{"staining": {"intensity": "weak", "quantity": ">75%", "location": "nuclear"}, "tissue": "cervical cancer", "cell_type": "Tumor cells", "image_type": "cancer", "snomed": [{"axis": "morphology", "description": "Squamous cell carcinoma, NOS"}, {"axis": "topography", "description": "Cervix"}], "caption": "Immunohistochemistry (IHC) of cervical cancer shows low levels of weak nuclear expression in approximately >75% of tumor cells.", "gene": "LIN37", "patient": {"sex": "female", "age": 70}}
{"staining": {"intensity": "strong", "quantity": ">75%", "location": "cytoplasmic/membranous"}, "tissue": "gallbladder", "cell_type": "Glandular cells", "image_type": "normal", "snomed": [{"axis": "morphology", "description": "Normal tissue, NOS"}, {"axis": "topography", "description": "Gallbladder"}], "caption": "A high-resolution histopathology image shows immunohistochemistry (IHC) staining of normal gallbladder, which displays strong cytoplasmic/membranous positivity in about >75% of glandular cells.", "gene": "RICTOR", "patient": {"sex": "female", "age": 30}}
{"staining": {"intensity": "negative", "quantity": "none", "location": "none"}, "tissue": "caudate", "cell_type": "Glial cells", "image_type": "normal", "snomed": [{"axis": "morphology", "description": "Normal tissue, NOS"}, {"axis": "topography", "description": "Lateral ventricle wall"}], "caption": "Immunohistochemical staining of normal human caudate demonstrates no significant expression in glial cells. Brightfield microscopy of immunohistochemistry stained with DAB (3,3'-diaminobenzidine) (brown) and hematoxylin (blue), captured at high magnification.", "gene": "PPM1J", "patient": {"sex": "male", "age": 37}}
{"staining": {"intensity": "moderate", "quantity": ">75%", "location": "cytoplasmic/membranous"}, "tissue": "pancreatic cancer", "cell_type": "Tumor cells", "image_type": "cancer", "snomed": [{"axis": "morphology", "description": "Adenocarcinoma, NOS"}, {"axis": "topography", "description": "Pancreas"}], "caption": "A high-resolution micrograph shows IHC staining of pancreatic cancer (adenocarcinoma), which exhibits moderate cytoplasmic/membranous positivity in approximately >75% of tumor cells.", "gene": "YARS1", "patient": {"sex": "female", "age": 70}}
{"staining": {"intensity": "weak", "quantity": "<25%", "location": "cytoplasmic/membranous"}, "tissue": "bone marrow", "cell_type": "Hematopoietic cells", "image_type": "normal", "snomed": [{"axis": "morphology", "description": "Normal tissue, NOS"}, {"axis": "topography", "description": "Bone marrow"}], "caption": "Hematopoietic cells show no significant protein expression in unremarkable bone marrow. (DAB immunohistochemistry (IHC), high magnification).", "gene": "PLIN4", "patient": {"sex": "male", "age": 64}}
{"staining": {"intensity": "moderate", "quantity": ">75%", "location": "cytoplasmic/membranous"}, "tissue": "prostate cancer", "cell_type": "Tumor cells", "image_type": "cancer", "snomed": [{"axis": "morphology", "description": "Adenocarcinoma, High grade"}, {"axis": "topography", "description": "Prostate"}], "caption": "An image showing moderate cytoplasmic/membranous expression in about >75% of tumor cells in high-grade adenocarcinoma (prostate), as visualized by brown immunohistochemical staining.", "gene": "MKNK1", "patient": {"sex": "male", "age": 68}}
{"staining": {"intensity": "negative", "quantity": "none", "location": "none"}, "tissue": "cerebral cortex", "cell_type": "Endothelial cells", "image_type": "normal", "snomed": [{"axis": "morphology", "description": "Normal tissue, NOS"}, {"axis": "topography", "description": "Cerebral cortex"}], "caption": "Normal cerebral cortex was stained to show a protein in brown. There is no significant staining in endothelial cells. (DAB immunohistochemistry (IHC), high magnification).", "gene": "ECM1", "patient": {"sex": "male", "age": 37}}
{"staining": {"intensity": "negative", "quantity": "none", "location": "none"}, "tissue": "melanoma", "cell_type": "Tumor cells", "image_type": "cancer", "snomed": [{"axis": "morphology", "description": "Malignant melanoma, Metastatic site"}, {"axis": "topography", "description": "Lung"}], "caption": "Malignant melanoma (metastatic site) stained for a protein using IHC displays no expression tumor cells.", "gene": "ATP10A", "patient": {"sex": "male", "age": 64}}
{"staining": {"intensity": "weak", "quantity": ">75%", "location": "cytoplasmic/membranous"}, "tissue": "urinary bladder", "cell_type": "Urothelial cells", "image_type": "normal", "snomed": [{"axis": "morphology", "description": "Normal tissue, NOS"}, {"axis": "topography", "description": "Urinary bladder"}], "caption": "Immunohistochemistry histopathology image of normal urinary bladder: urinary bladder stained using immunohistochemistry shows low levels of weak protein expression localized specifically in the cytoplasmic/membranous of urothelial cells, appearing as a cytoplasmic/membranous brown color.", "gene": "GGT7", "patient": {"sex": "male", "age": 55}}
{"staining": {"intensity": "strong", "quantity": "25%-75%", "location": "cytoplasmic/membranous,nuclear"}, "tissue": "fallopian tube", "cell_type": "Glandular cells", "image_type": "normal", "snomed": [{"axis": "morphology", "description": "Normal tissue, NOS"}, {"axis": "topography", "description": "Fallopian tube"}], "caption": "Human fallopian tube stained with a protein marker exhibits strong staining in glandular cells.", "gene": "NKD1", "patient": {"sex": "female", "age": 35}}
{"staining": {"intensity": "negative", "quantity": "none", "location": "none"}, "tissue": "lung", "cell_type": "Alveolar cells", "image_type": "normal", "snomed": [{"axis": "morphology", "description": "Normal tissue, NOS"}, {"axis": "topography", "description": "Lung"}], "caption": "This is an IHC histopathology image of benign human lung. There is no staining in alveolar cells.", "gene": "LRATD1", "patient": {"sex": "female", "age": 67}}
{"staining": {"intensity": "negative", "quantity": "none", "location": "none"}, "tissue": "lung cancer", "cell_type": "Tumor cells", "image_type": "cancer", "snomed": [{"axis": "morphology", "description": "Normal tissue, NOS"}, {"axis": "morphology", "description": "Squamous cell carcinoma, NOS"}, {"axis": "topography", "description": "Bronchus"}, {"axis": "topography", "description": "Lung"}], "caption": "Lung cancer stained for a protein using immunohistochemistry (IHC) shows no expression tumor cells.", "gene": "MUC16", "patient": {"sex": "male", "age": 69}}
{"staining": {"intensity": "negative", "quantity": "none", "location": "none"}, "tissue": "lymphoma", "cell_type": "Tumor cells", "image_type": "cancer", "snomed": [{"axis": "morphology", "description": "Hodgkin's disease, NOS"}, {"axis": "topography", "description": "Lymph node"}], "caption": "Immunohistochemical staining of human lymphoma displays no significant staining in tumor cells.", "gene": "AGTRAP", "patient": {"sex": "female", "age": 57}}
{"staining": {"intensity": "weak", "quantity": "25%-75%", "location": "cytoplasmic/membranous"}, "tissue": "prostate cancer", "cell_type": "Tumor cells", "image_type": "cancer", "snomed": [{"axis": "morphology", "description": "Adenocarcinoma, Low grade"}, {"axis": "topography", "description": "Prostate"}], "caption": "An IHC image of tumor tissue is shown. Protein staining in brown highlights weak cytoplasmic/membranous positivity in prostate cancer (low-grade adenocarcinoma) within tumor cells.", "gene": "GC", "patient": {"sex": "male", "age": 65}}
+---+
The entries above are to be restated word for word.

{"staining": {"intensity": "weak", "quantity": ">75%", "location": "nuclear"}, "tissue": "cervical cancer", "cell_type": "Tumor cells", "image_type": "cancer", "snomed": [{"axis": "morphology", "description": "Squamous cell carcinoma, NOS"}, {"axis": "topography", "description": "Cervix"}], "caption": "Immunohistochemistry (IHC) of cervical cancer shows low levels of weak nuclear expression in approximately >75% of tumor cells.", "gene": "LIN37", "patient": {"sex": "female", "age": 70}}
{"staining": {"intensity": "strong", "quantity": ">75%", "location": "cytoplasmic/membranous"}, "tissue": "gallbladder", "cell_type": "Glandular cells", "image_type": "normal", "snomed": [{"axis": "morphology", "description": "Normal tissue, NOS"}, {"axis": "topography", "description": "Gallbladder"}], "caption": "A high-resolution histopathology image shows immunohistochemistry (IHC) staining of normal gallbladder, which displays strong cytoplasmic/membranous positivity in about >75% of glandular cells.", "gene": "RICTOR", "patient": {"sex": "female", "age": 30}}
{"staining": {"intensity": "negative", "quantity": "none", "location": "none"}, "tissue": "caudate", "cell_type": "Glial cells", "image_type": "normal", "snomed": [{"axis": "morphology", "description": "Normal tissue, NOS"}, {"axis": "topography", "description": "Lateral ventricle wall"}], "caption": "Immunohistochemical staining of normal human caudate demonstrates no significant expression in glial cells. Brightfield microscopy of immunohistochemistry stained with DAB (3,3'-diaminobenzidine) (brown) and hematoxylin (blue), captured at high magnification.", "gene": "PPM1J", "patient": {"sex": "male", "age": 37}}
{"staining": {"intensity": "moderate", "quantity": ">75%", "location": "cytoplasmic/membranous"}, "tissue": "pancreatic cancer", "cell_type": "Tumor cells", "image_type": "cancer", "snomed": [{"axis": "morphology", "description": "Adenocarcinoma, NOS"}, {"axis": "topography", "description": "Pancreas"}], "caption": "A high-resolution micrograph shows IHC staining of pancreatic cancer (adenocarcinoma), which exhibits moderate cytoplasmic/membranous positivity in approximately >75% of tumor cells.", "gene": "YARS1", "patient": {"sex": "female", "age": 70}}
{"staining": {"intensity": "weak", "quantity": "<25%", "location": "cytoplasmic/membranous"}, "tissue": "bone marrow", "cell_type": "Hematopoietic cells", "image_type": "normal", "snomed": [{"axis": "morphology", "description": "Normal tissue, NOS"}, {"axis": "topography", "description": "Bone marrow"}], "caption": "Hematopoietic cells show no significant protein expression in unremarkable bone marrow. (DAB immunohistochemistry (IHC), high magnification).", "gene": "PLIN4", "patient": {"sex": "male", "age": 64}}
{"staining": {"intensity": "moderate", "quantity": ">75%", "location": "cytoplasmic/membranous"}, "tissue": "prostate cancer", "cell_type": "Tumor cells", "image_type": "cancer", "snomed": [{"axis": "morphology", "description": "Adenocarcinoma, High grade"}, {"axis": "topography", "description": "Prostate"}], "caption": "An image showing moderate cytoplasmic/membranous expression in about >75% of tumor cells in high-grade adenocarcinoma (prostate), as visualized by brown immunohistochemical staining.", "gene": "MKNK1", "patient": {"sex": "male", "age": 68}}
{"staining": {"intensity": "negative", "quantity": "none", "location": "none"}, "tissue": "cerebral cortex", "cell_type": "Endothelial cells", "image_type": "normal", "snomed": [{"axis": "morphology", "description": "Normal tissue, NOS"}, {"axis": "topography", "description": "Cerebral cortex"}], "caption": "Normal cerebral cortex was stained to show a protein in brown. There is no significant staining in endothelial cells. (DAB immunohistochemistry (IHC), high magnification).", "gene": "ECM1", "patient": {"sex": "male", "age": 37}}
{"staining": {"intensity": "negative", "quantity": "none", "location": "none"}, "tissue": "melanoma", "cell_type": "Tumor cells", "image_type": "cancer", "snomed": [{"axis": "morphology", "description": "Malignant melanoma, Metastatic site"}, {"axis": "topography", "description": "Lung"}], "caption": "Malignant melanoma (metastatic site) stained for a protein using IHC displays no expression tumor cells.", "gene": "ATP10A", "patient": {"sex": "male", "age": 64}}
{"staining": {"intensity": "weak", "quantity": ">75%", "location": "cytoplasmic/membranous"}, "tissue": "urinary bladder", "cell_type": "Urothelial cells", "image_type": "normal", "snomed": [{"axis": "morphology", "description": "Normal tissue, NOS"}, {"axis": "topography", "description": "Urinary bladder"}], "caption": "Immunohistochemistry histopathology image of normal urinary bladder: urinary bladder stained using immunohistochemistry shows low levels of weak protein expression localized specifically in the cytoplasmic/membranous of urothelial cells, appearing as a cytoplasmic/membranous brown color.", "gene": "GGT7", "patient": {"sex": "male", "age": 55}}
{"staining": {"intensity": "strong", "quantity": "25%-75%", "location": "cytoplasmic/membranous,nuclear"}, "tissue": "fallopian tube", "cell_type": "Glandular cells", "image_type": "normal", "snomed": [{"axis": "morphology", "description": "Normal tissue, NOS"}, {"axis": "topography", "description": "Fallopian tube"}], "caption": "Human fallopian tube stained with a protein marker exhibits strong staining in glandular cells.", "gene": "NKD1", "patient": {"sex": "female", "age": 35}}
{"staining": {"intensity": "negative", "quantity": "none", "location": "none"}, "tissue": "lung", "cell_type": "Alveolar cells", "image_type": "normal", "snomed": [{"axis": "morphology", "description": "Normal tissue, NOS"}, {"axis": "topography", "description": "Lung"}], "caption": "This is an IHC histopathology image of benign human lung. There is no staining in alveolar cells.", "gene": "LRATD1", "patient": {"sex": "female", "age": 67}}
{"staining": {"intensity": "negative", "quantity": "none", "location": "none"}, "tissue": "lung cancer", "cell_type": "Tumor cells", "image_type": "cancer", "snomed": [{"axis": "morphology", "description": "Normal tissue, NOS"}, {"axis": "morphology", "description": "Squamous cell carcinoma, NOS"}, {"axis": "topography", "description": "Bronchus"}, {"axis": "topography", "description": "Lung"}], "caption": "Lung cancer stained for a protein using immunohistochemistry (IHC) shows no expression tumor cells.", "gene": "MUC16", "patient": {"sex": "male", "age": 69}}
{"staining": {"intensity": "negative", "quantity": "none", "location": "none"}, "tissue": "lymphoma", "cell_type": "Tumor cells", "image_type": "cancer", "snomed": [{"axis": "morphology", "description": "Hodgkin's disease, NOS"}, {"axis": "topography", "description": "Lymph node"}], "caption": "Immunohistochemical staining of human lymphoma displays no significant staining in tumor cells.", "gene": "AGTRAP", "patient": {"sex": "female", "age": 57}}
{"staining": {"intensity": "weak", "quantity": "25%-75%", "location": "cytoplasmic/membranous"}, "tissue": "prostate cancer", "cell_type": "Tumor cells", "image_type": "cancer", "snomed": [{"axis": "morphology", "description": "Adenocarcinoma, Low grade"}, {"axis": "topography", "description": "Prostate"}], "caption": "An IHC image of tumor tissue is shown. Protein staining in brown highlights weak cytoplasmic/membranous positivity in prostate cancer (low-grade adenocarcinoma) within tumor cells.", "gene": "GC", "patient": {"sex": "male", "age": 65}}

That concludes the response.